◆ **TRY IT**
Swap "surveyor" for "inspector" in the stretch of material from its start through the line containing "Observed: 2.06 A", keeping everything else unchanged. Leave the pictures out of your version.

------ DATA RECORDS ------

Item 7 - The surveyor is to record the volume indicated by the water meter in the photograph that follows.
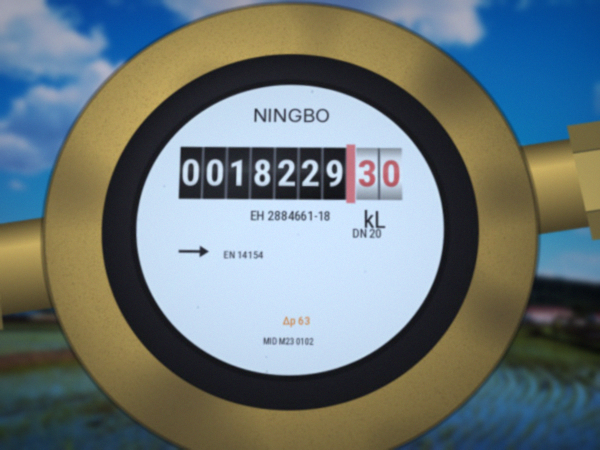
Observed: 18229.30 kL
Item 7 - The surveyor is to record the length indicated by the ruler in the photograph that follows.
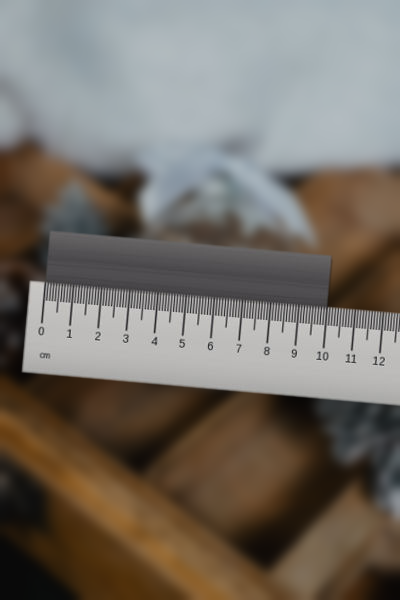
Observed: 10 cm
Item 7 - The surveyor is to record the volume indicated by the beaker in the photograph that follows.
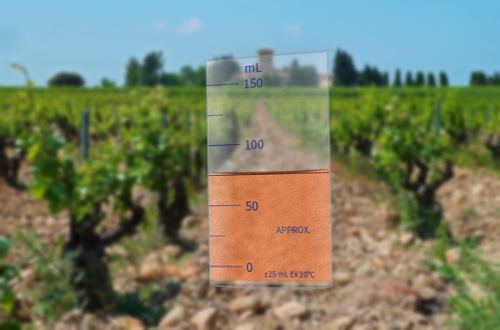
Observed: 75 mL
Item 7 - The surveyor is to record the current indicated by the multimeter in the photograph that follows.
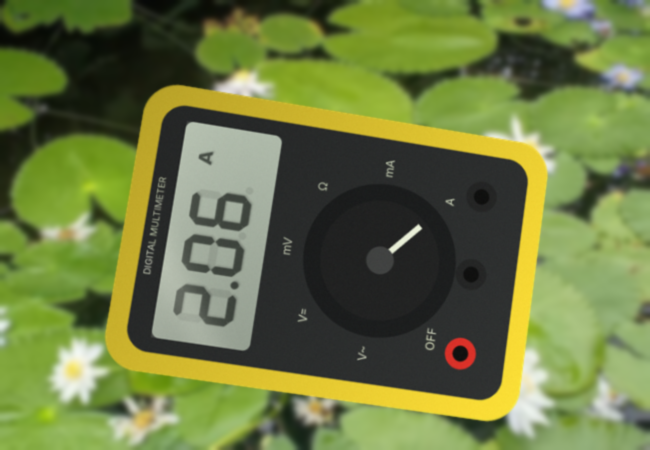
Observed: 2.06 A
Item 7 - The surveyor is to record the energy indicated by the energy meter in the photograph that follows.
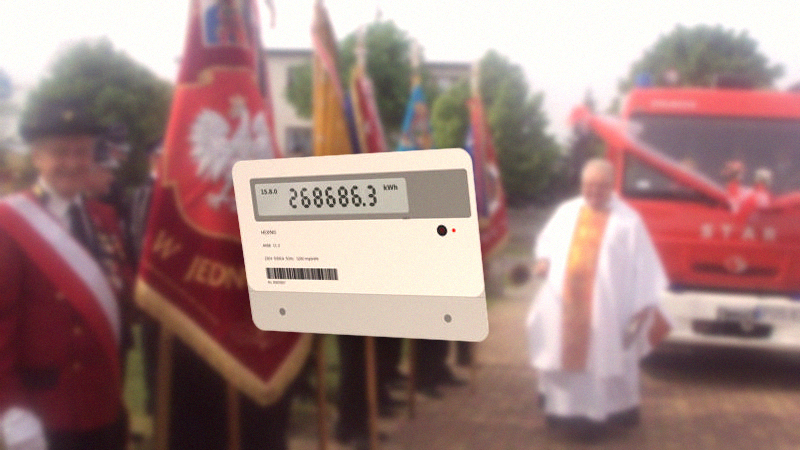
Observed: 268686.3 kWh
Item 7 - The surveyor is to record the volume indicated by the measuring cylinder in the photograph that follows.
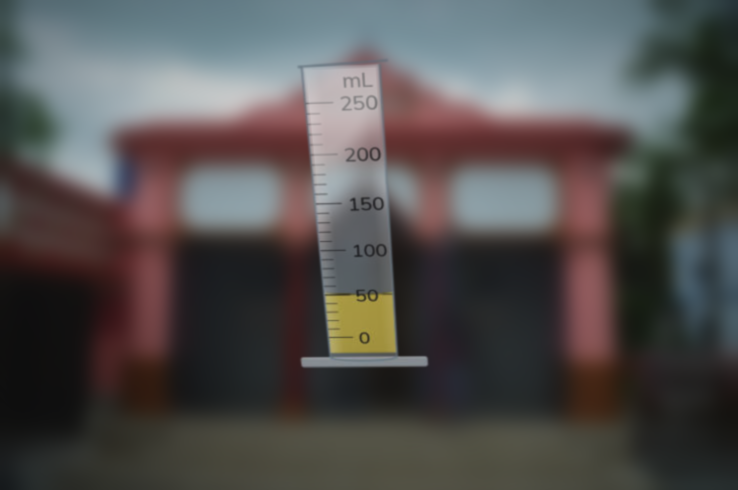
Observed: 50 mL
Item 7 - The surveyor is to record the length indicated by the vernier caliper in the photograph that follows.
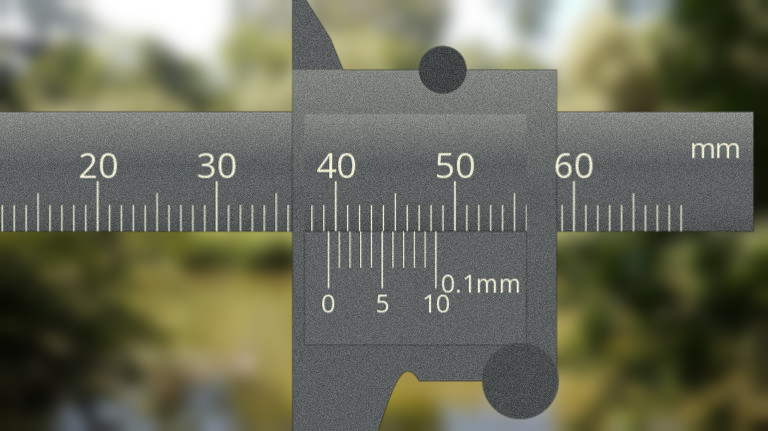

------

◆ **YOUR RESPONSE**
Item 7 - The inspector is to record the volume indicated by the water meter in the photograph that follows.
Observed: 18229.30 kL
Item 7 - The inspector is to record the length indicated by the ruler in the photograph that follows.
Observed: 10 cm
Item 7 - The inspector is to record the volume indicated by the beaker in the photograph that follows.
Observed: 75 mL
Item 7 - The inspector is to record the current indicated by the multimeter in the photograph that follows.
Observed: 2.06 A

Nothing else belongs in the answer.